Hi everyone! It’s the middle of yet another sunny, gorgeous week in Anchorage and I’m loving it. I mean, mid-60s and sunny from 5:00 am to 11:00 pm? That’s basically perfection. I want to be outside ALL THE TIME and so does the rest of the city!
Anyways, if you read my training update from Monday you’ll know that my hips/glutes are not feeling so great right now. Maybe it’s the fact that I fill every possible moment with some sort of outdoor activity or a Pilates class? I clearly need more rest days despite the fact I don’t have time because there are a million different hikes I need to do in the next few months. And since the sun is staying out longer my body is trying to adjust to that too – it’s super common for me to forget what time it is and stay up way too late because it’s still sunny out! And on top of all that, add in the fact that I’m NOT a morning person, yet my training group’s long run happens at 8:00 am and my body has no idea what’s going on or how to deal with the aftermath of running so far so early in the day. After my long morning runs, I’m not really recovering well and end up feeling terrible all day. Despite the fact that I’ve done so many long runs and early races in my life, they’re not getting any easier.
I feel like I’m doing some things right – I wake up an hour and a half before the run to drink water and eat oatmeal, I carry water and fuel with me while running and I’ve got a pretty solid routine for mid-run fueling, and I recover right away with water, pretzels (I crave salt after running), Nuun, and chocolate milk. Right after stretching, foam rolling, and showering I eat a full meal, and I keep eating/drinking regularly throughout the day. But I still end up feeling like death after a few hours, and all I want to do is nap and eat. No matter what distance I’m running in the mornings – 3 miles or 13 miles – I’m still equally exhausted by long morning runs.

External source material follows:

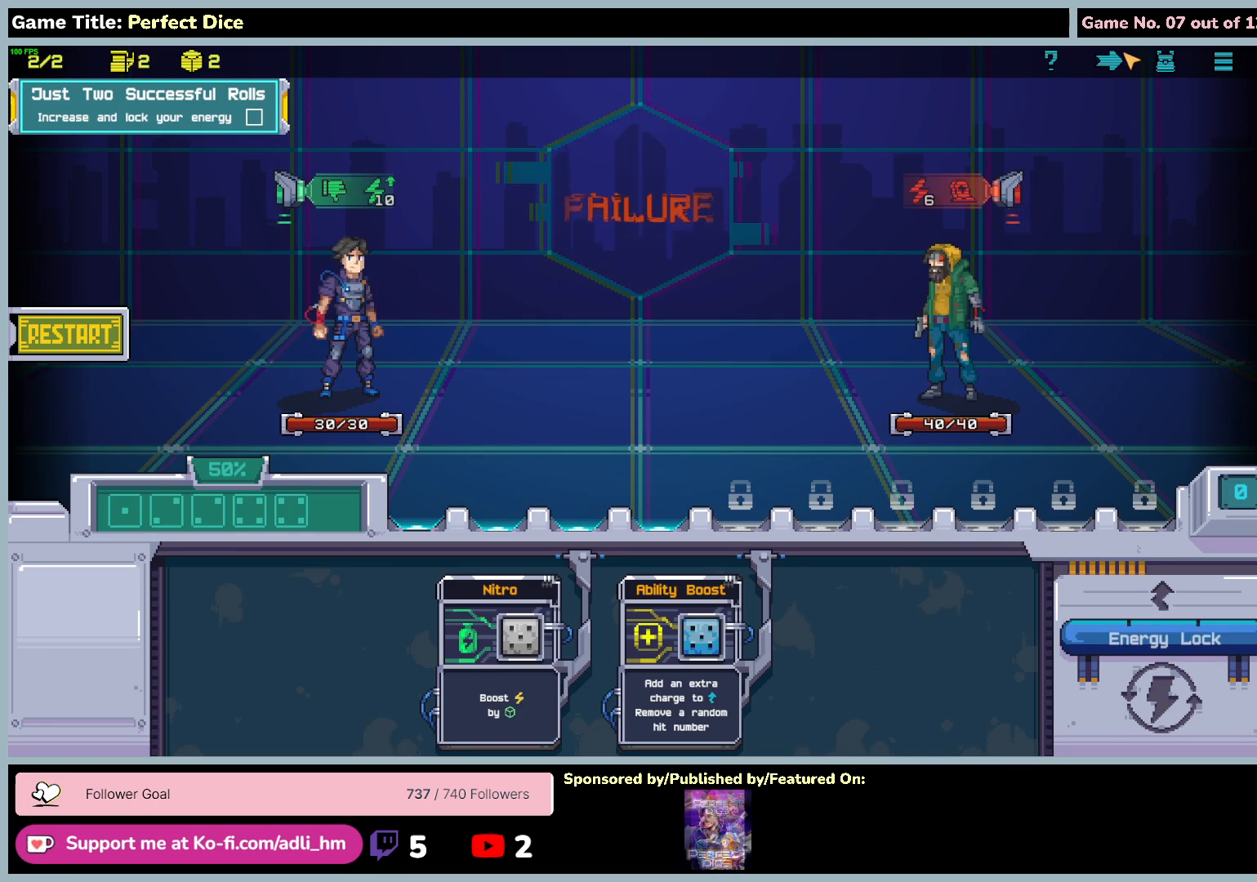
{"keys": [], "mouse": [], "events": [[150, "mouse_left", "down"], [483, "mouse_left", "up"]]}
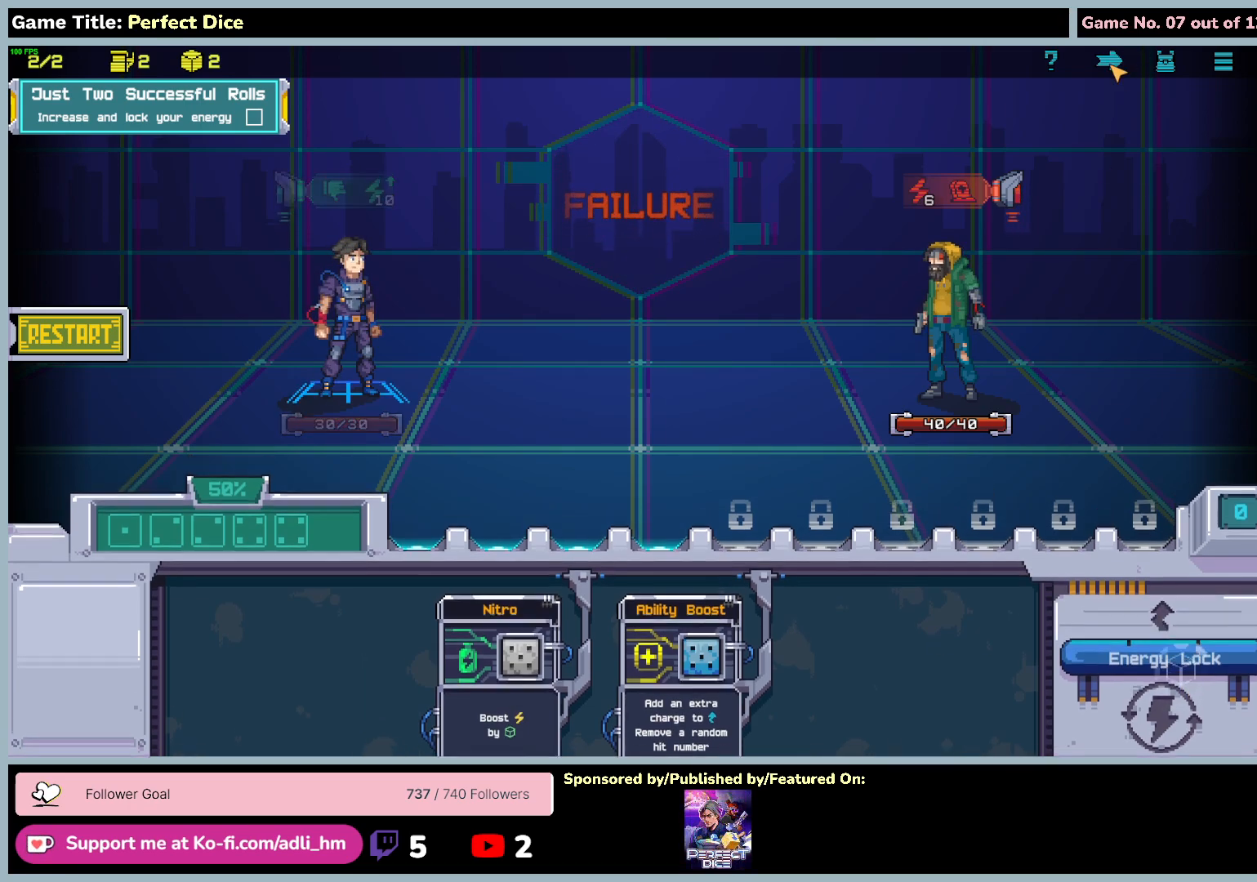
{"keys": [], "mouse": [], "events": []}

I’m realizing now that I need help to get better at morning running and recovery! So I recently asked some of my fellow bloggers for some long run recovery advice, and I got the following tips:
- Christine from Run Out of the Box suggested waking up 1.5 hours before the run to eat breakfast. She eats a PB&J sandwich that she puts on her nightstand the night before, and then goes right back to bed! Even though I already eat 1.5 hours before long runs, I’m impressed by her ingenuity with eating and then going back to sleep 🙂 Every minute of sleep is precious!
- Jen from Marathon Mom suggested a post-run protein to carb ration of 3:1. I never think about that kind of stuff while recovering (my brain is just like EAT EVERYTHING) so I’m going to look for some post-run meals that satisfy that ratio.
- Kim from Two Years to Kona suggests including enough iron, protein, and B12 in my diet. I don’t take vitamins right now (I take Vitamin D in the winter) so I’m thinking that adding some more vitamins to my diet may help with recovery.
And then just to make sure I’m not missing anything big, I checked out some expert advice on long run recovery and found the following articles:
- Long Run Recovery Done Right: Even elite runners take naps after long runs! It’s not just me!
- How Do Morning Workouts Effect Sleep?: This is so my sleep pattern, but with early work start times instead of workouts. Once again, I find it interesting that early wake up times for workouts leads to naps later in the day.
- Recovery From Running Hard Workouts: I have never taken an ice bath/epsom salt bath before, but all of the baths and napping on this list makes recovery sound kind of fun 🙂
One thing that I heard from almost everyone – including comments on Monday’s post – was that I need to make sure I get enough sleep. I wake up at 6:30 every day for work so I thought getting up at 6:30 for a long run would be no problem. But then I realize that I’m not a morning person, and by the time Saturday rolls around I’m usually tired and need a slightly later wake up time. And I hate napping because it messes with my sleep schedule. Maybe early long runs just don’t work for my body, which is unfortunate since almost all races happen early in the morning! But I’m going to try to take some of this long run advice and hopefully I will feel better next time!
How do you recover from long runs, especially morning ones? Any advice you think I’m missing and need to try? Are you a fan of ice/epsom salt baths?